Potongan Teks
⁂
Skip to main content

Sebuah Rumah...



Semua orang pasti memiliki sebuah rumah, tempat di mana dia ingin pulang, tempat yang membuatnya nyaman dan mampu membuatnya terlelap. Tak melulu sebuah bangunan dengan beberapa kamar, tapi rumah bisa berarti sesuatu yang membuatmu rindu untuk pulang, merasakan peluknya menghangatkan tubuhmu yang kedinginan.
Aku memiliki sebuah rumah, jauh, sangat jauh dari Ibu kota tempatku memperjuangkan nasib. Perlu 17 jam paling cepat bila dijangkau lewat jalur darat untuk pulang. Empat tahun aku meninggalkannya, dia semakin menua.

Rumah yang ku rindukan hanya ku singgahi paling lama 2 minggu dalam satu tahun, 14 hari saja dalam jangka 365 hari. Tentu sangat sebentar sekali.
Tempat favoritku ketika di rumah selain kamarku tentunya adalah teras. Di situ aku terbiasa melihat orang-orang lewat. Ada kalanya aku mengingat nama mereka, tapi kebanyakan aku hanya mengingat wajahnya tanpa tahu namanya. Orang yang ku jumpai berbeda tiap tahunnya, mereka tumbuh, mereka menua, ada juga yang memiliki kehidupan baru, sebuah keluarga kecil yang bahagia. Sementara aku hanya menua, belum menghasilkan apa-apa.
Selama empat tahun pergi meninggalkan rumah, banyak hal yang terjadi dalam hidupku. Banyak kejadian penting yang aku lewatkan karena aku tinggal sangat jauh dari rumah. Aku selalu telat, dan pada akhirnya penyesalan menghantui hidupku.  
Tahun pertama aku meninggalkan rumah tahun 2009, Ibuk, wanita nomor satu yang paling ku sayangi dan paling berharga dalam hidupku mengalami kecelakaan motor yang cukup serius. Aku sama sekali tak dikabari mengenai hal tersebut. Barulah ketika aku pulang dan melihat bekas luka di wajah dan beberapa bagian tubuh Ibu yang lain, kronologi kecelakaan yang menimpa Ibuk meluncur dari bibir Ibuk.
Tak lama, aku harus kembali ke Jakarta. Beberapa hari setelah kembali dalam rutinitasku di Ibu Kota, aku mendapat kabar lewat telepon, mengabari bahwa Mbah Wedok jatuh dan harus dioperasi. Aku tak bisa pulang dan hanya bisa mendoakan dengan buliran air mata. Alhamdulillah, operasi mbah wedok berjalan dengan lancar.
⁂
Tugas Anda
Dari tulisan tentang rumah di atas, ambil tanpa mengubah satu kata pun bagian yang dibuka dengan kata-kata yang memuat "Semua orang pasti" dan ditutup dengan "dia semakin menua.".

Item tersimpan dari sebuah koleksi
⁂
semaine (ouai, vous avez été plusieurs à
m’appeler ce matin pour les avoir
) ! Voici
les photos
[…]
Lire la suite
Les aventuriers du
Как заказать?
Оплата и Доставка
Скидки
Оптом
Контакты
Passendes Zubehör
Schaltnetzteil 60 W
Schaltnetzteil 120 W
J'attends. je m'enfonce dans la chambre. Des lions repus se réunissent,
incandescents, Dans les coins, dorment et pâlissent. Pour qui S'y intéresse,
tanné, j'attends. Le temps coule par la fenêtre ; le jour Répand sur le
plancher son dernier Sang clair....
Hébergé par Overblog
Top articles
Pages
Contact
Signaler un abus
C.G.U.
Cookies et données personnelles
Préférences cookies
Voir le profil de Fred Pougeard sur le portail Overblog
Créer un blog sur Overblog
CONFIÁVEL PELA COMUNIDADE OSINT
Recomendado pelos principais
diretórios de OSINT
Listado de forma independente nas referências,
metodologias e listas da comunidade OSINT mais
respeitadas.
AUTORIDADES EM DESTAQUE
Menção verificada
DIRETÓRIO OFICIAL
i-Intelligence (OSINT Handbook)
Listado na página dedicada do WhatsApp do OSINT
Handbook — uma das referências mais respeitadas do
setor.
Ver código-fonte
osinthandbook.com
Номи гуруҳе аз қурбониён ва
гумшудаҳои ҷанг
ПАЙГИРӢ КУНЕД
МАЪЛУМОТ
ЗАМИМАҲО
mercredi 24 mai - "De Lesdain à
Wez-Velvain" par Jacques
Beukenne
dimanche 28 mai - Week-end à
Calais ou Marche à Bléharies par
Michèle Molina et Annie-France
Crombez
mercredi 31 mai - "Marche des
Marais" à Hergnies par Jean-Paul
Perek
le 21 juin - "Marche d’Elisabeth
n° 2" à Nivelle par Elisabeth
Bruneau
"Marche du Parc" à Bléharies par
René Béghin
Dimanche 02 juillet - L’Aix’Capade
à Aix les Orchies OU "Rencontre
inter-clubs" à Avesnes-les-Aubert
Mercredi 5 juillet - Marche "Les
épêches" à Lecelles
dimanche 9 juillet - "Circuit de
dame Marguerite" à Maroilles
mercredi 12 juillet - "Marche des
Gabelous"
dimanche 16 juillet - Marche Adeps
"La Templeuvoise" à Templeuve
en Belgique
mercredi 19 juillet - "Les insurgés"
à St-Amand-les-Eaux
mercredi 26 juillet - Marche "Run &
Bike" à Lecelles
⁂
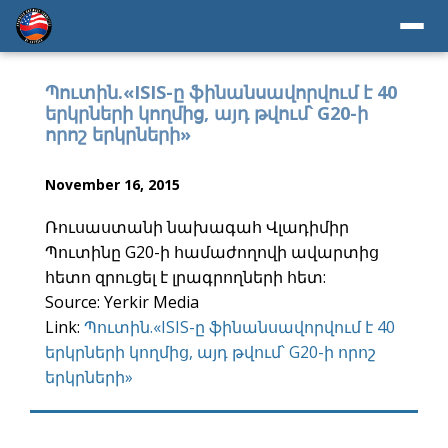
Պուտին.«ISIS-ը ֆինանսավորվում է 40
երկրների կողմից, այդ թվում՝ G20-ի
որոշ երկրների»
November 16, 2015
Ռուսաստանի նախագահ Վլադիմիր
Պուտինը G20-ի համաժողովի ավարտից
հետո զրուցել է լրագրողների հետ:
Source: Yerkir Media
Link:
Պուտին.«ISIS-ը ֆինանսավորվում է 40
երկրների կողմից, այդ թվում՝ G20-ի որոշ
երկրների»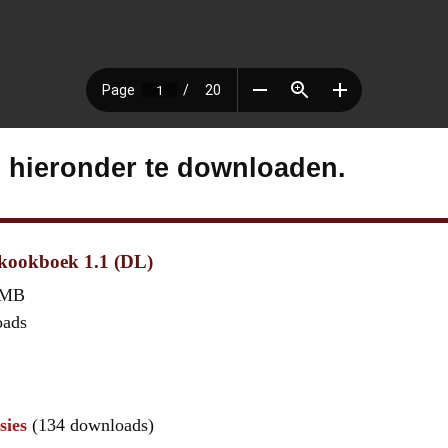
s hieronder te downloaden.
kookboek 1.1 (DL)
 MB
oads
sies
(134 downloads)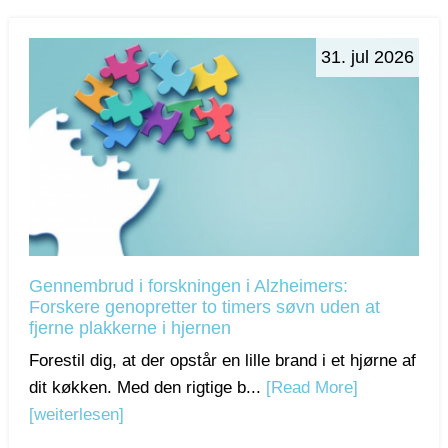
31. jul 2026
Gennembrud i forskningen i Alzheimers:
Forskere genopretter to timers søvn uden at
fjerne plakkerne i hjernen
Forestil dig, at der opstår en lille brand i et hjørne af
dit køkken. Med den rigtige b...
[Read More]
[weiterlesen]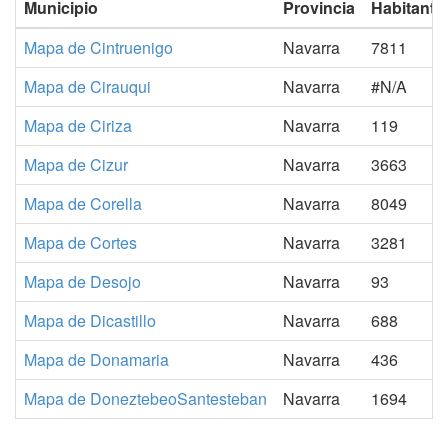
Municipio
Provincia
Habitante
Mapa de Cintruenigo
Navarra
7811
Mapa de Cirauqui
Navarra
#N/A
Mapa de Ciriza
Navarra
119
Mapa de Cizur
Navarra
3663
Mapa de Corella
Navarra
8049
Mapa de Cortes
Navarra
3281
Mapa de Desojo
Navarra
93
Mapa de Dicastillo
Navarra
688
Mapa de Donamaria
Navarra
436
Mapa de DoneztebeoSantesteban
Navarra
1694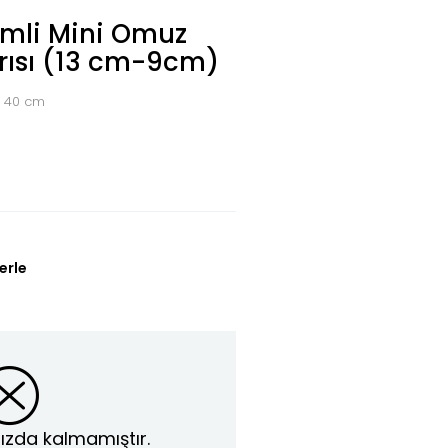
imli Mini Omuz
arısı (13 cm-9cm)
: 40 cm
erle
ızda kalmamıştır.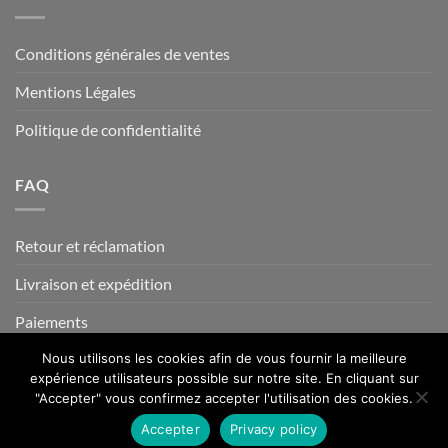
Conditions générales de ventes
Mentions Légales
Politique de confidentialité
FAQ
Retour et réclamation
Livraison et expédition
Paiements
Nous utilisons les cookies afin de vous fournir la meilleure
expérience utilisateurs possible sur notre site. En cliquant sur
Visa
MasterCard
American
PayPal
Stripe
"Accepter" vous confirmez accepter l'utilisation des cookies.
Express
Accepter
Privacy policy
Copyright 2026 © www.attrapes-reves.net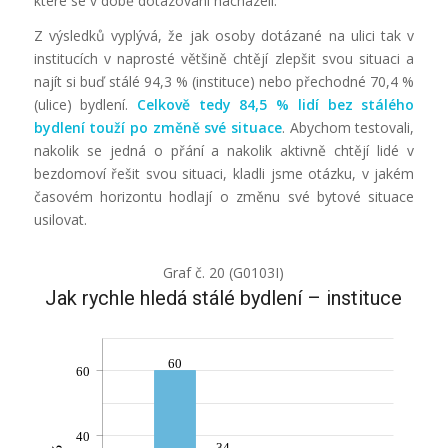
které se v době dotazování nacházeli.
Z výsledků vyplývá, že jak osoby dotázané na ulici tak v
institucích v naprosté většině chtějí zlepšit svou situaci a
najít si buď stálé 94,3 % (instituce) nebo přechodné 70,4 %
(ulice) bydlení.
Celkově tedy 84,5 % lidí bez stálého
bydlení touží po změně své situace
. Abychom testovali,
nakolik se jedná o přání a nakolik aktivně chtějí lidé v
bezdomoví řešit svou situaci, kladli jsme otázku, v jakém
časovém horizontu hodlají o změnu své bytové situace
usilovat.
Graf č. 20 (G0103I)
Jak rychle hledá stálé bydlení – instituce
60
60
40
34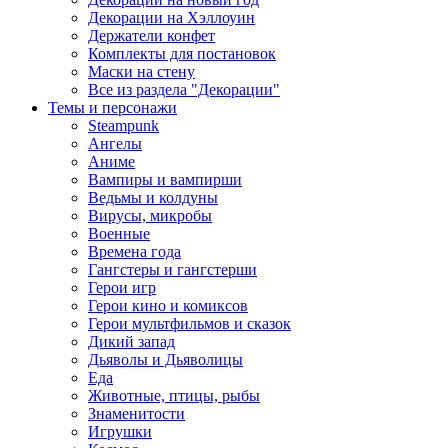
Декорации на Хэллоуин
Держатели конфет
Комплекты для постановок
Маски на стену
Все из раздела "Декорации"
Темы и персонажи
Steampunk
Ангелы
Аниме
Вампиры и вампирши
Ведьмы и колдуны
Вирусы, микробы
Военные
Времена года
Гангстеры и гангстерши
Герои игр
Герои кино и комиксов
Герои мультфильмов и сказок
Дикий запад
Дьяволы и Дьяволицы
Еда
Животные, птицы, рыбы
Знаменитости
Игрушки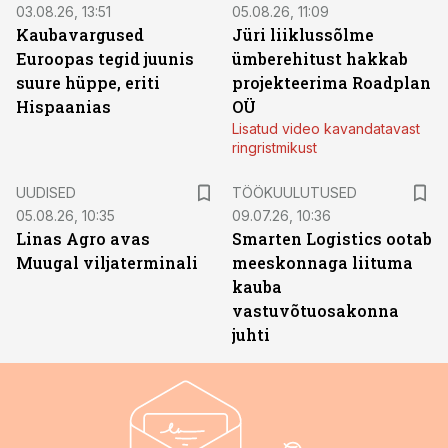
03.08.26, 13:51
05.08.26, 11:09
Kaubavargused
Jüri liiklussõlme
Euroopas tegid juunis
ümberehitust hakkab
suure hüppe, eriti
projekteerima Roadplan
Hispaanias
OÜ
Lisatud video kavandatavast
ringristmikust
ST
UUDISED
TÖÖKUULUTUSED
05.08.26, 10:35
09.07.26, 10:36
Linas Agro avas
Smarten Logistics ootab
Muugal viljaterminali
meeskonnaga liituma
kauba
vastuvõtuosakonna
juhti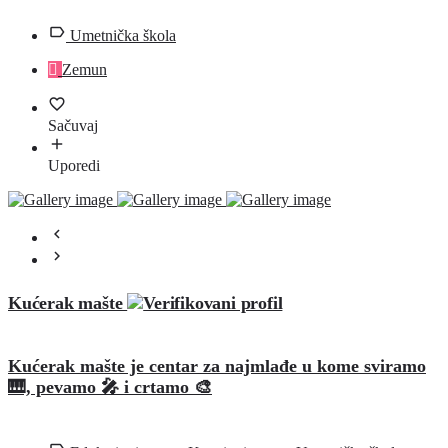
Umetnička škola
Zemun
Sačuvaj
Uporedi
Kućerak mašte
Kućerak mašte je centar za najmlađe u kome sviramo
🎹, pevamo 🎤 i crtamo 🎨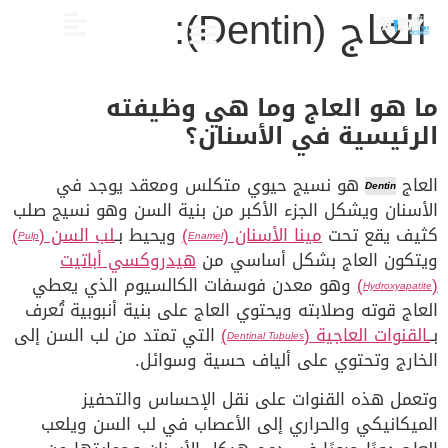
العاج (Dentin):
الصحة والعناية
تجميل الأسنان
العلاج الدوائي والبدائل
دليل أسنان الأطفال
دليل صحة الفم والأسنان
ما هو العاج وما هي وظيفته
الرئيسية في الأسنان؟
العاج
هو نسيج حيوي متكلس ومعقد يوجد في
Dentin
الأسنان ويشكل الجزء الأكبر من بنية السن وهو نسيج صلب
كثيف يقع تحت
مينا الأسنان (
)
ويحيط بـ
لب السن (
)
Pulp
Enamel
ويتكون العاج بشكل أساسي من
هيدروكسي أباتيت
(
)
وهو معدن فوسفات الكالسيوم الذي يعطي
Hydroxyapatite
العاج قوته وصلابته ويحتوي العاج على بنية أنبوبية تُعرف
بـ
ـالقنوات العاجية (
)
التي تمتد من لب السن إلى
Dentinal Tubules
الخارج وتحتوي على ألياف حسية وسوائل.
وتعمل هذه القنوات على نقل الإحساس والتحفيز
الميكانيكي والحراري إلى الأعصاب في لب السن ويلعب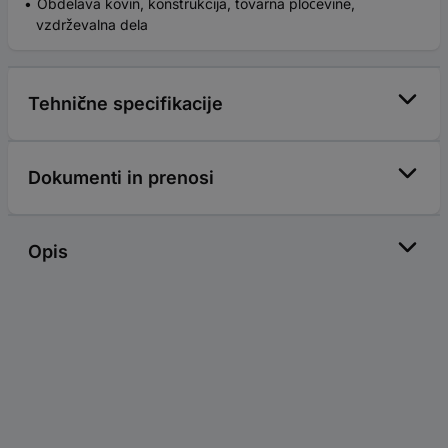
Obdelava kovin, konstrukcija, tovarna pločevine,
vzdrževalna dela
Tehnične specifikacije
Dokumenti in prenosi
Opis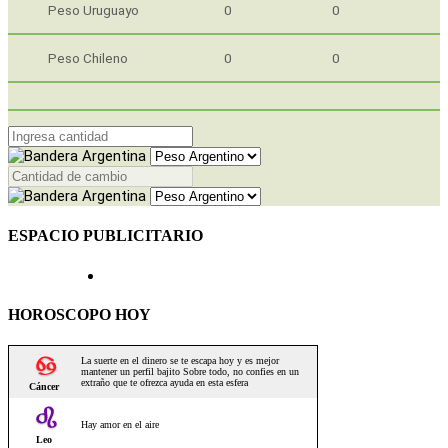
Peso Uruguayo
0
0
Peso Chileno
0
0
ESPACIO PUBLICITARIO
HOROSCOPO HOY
⁂
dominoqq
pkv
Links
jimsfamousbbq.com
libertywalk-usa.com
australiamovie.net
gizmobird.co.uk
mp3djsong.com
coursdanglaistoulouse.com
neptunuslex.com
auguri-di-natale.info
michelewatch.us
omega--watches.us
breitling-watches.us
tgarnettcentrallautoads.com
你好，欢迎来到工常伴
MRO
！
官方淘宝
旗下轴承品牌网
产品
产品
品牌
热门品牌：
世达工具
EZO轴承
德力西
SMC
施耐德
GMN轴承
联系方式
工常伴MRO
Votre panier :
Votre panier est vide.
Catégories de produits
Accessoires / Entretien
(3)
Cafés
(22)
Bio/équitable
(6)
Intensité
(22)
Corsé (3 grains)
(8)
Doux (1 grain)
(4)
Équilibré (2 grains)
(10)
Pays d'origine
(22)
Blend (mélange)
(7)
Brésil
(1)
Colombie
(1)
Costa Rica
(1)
⁂
Kolom Jawaban
Semua orang pasti memiliki sebuah rumah, tempat di mana dia ingin pulang, tempat yang membuatnya nyaman dan mampu membuatnya terlelap. Tak melulu sebuah bangunan dengan beberapa kamar, tapi rumah bisa berarti sesuatu yang membuatmu rindu untuk pulang, merasakan peluknya menghangatkan tubuhmu yang kedinginan.
Aku memiliki sebuah rumah, jauh, sangat jauh dari Ibu kota tempatku memperjuangkan nasib. Perlu 17 jam paling cepat bila dijangkau lewat jalur darat untuk pulang. Empat tahun aku meninggalkannya, dia semakin menua.